▶ Written task
Please return every line in the following data that includes the string "Иные".

--- Records to process ---

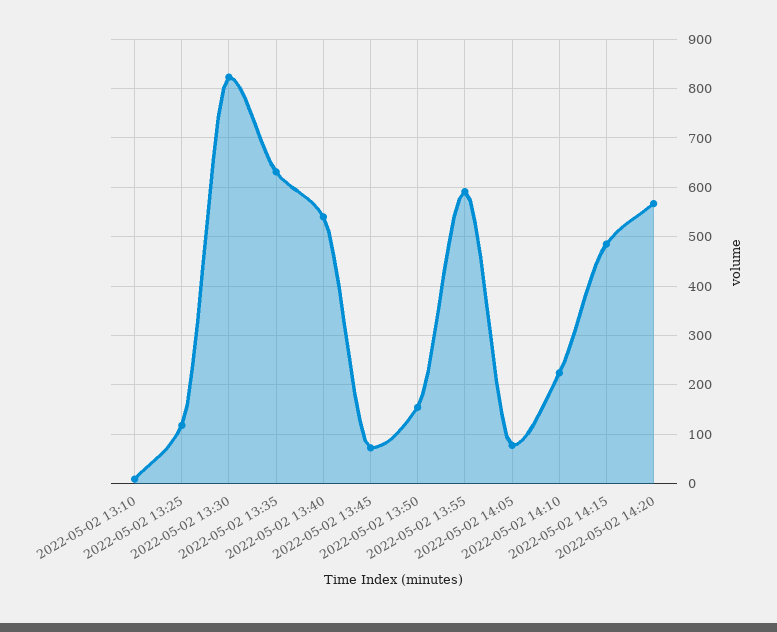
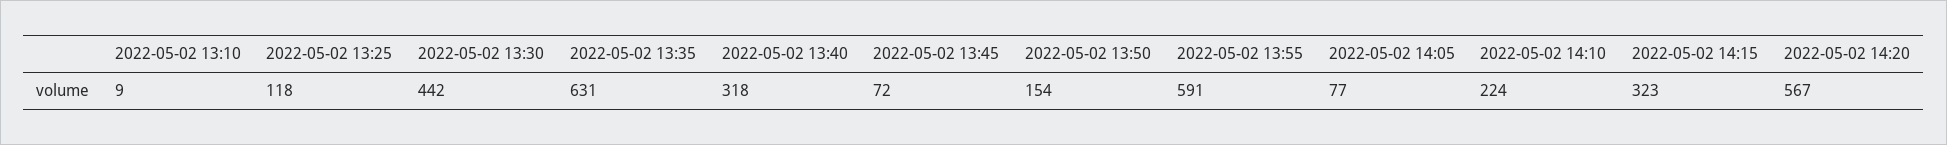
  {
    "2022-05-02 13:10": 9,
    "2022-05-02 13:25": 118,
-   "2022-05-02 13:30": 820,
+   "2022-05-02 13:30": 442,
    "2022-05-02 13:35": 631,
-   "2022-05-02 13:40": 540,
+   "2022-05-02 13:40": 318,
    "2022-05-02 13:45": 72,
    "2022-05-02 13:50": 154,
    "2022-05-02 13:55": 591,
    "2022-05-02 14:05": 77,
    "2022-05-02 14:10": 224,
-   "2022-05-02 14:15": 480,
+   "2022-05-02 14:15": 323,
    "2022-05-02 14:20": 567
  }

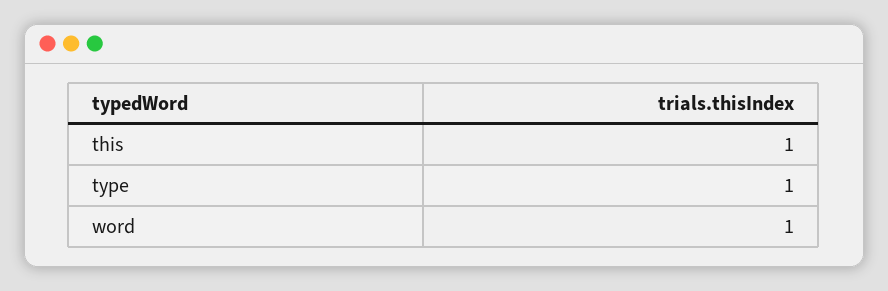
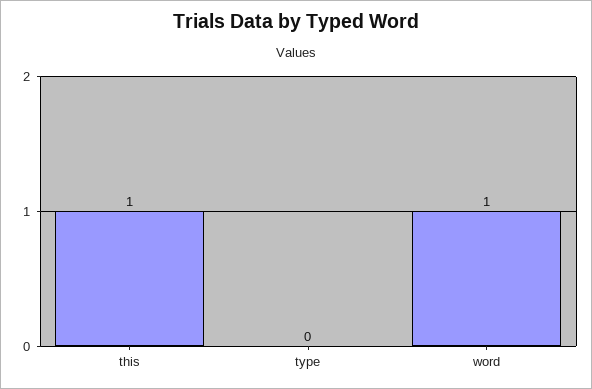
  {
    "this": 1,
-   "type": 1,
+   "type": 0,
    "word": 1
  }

---
--- Records to process ---

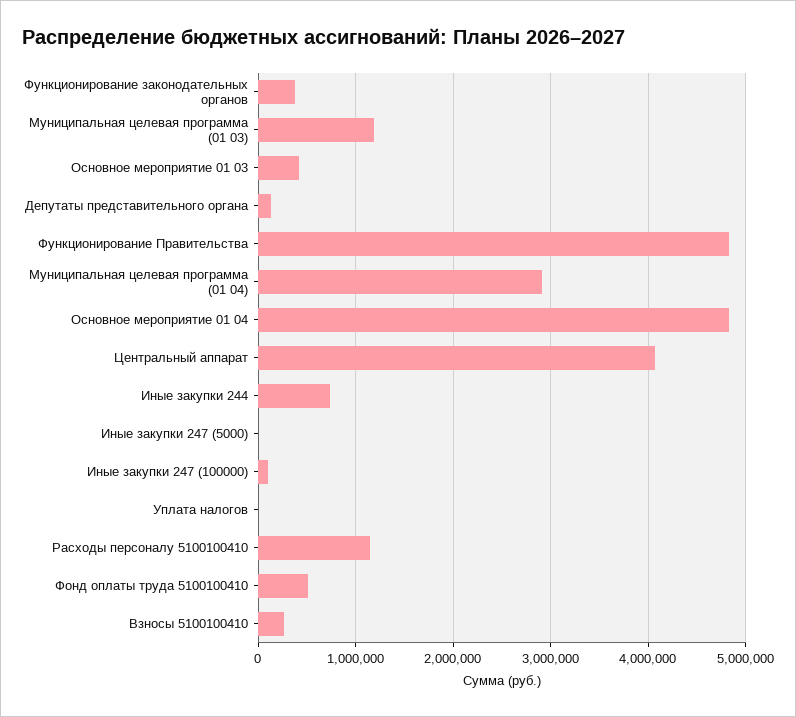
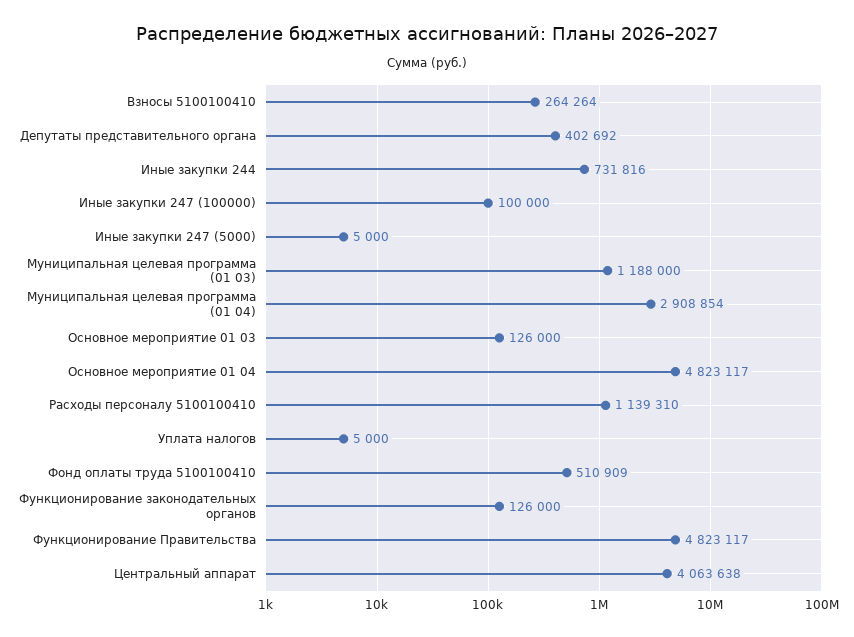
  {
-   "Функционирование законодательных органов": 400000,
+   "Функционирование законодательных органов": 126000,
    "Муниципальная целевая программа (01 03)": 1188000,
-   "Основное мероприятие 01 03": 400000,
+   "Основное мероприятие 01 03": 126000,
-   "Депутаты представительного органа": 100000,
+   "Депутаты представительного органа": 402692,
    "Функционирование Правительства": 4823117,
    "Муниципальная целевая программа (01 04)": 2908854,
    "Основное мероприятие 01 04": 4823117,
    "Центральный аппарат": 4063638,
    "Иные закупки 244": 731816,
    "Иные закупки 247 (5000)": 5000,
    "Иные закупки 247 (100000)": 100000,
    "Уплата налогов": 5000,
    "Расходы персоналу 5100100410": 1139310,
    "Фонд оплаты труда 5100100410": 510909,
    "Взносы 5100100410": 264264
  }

---

▶ Response to the exercise
    "Иные закупки 244": 731816,
    "Иные закупки 247 (5000)": 5000,
    "Иные закупки 247 (100000)": 100000,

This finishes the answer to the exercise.